● **What is needed**: Gather every line in the data below that contains the word "Juárez", and copy each one in full.

BEGIN Data for the task

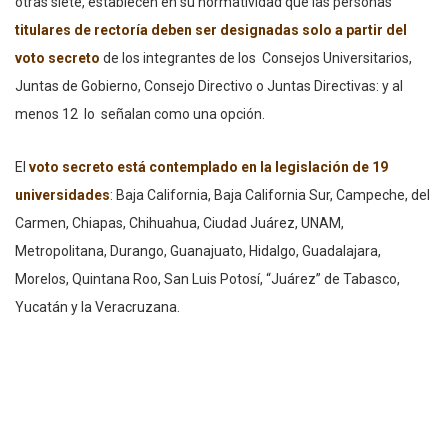
otras siete, establecen en su normatividad que las personas
titulares de rectoría deben ser designadas solo a partir del
voto secreto
de los integrantes de los Consejos Universitarios,
Juntas de Gobierno, Consejo Directivo o Juntas Directivas: y al
menos 12 lo señalan como una opción.
El
voto secreto
está contemplado en la legislación de 19
universidades
: Baja California, Baja California Sur, Campeche, del
Carmen, Chiapas, Chihuahua, Ciudad Juárez, UNAM,
Metropolitana, Durango, Guanajuato, Hidalgo, Guadalajara,
Morelos, Quintana Roo, San Luis Potosí, “Juárez” de Tabasco,
Yucatán y la Veracruzana.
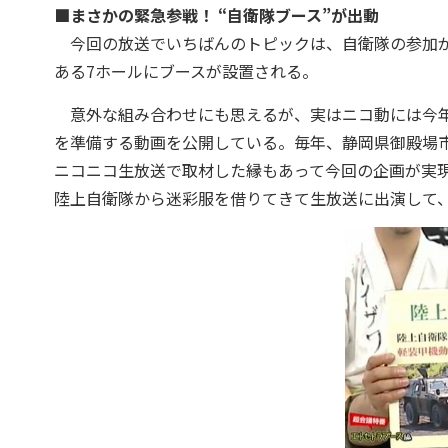
■まさかの緊急参戦！ “自衛隊ブース”が出動
今回の放送でいちばんのトピックは、自衛隊の参加が
ある7ホールにブースが設置される。
意外な組み合わせにも思えるが、実はニコ動には今年
を準備する動画を公開している。毎年、静岡県御殿場市
ニコニコ生放送で取材した縁もあって今回の企画が実
陸上自衛隊から迷彩服を借りてきて生放送に出演して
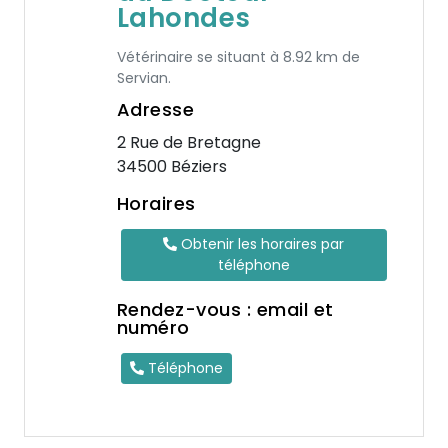
Lahondes
Vétérinaire se situant à 8.92 km de
Servian.
Adresse
2 Rue de Bretagne
34500 Béziers
Horaires
Obtenir les horaires par
téléphone
Rendez-vous : email et
numéro
Téléphone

END Data for the task

● **Solution**:
Carmen, Chiapas, Chihuahua, Ciudad Juárez, UNAM,
Morelos, Quintana Roo, San Luis Potosí, “Juárez” de Tabasco,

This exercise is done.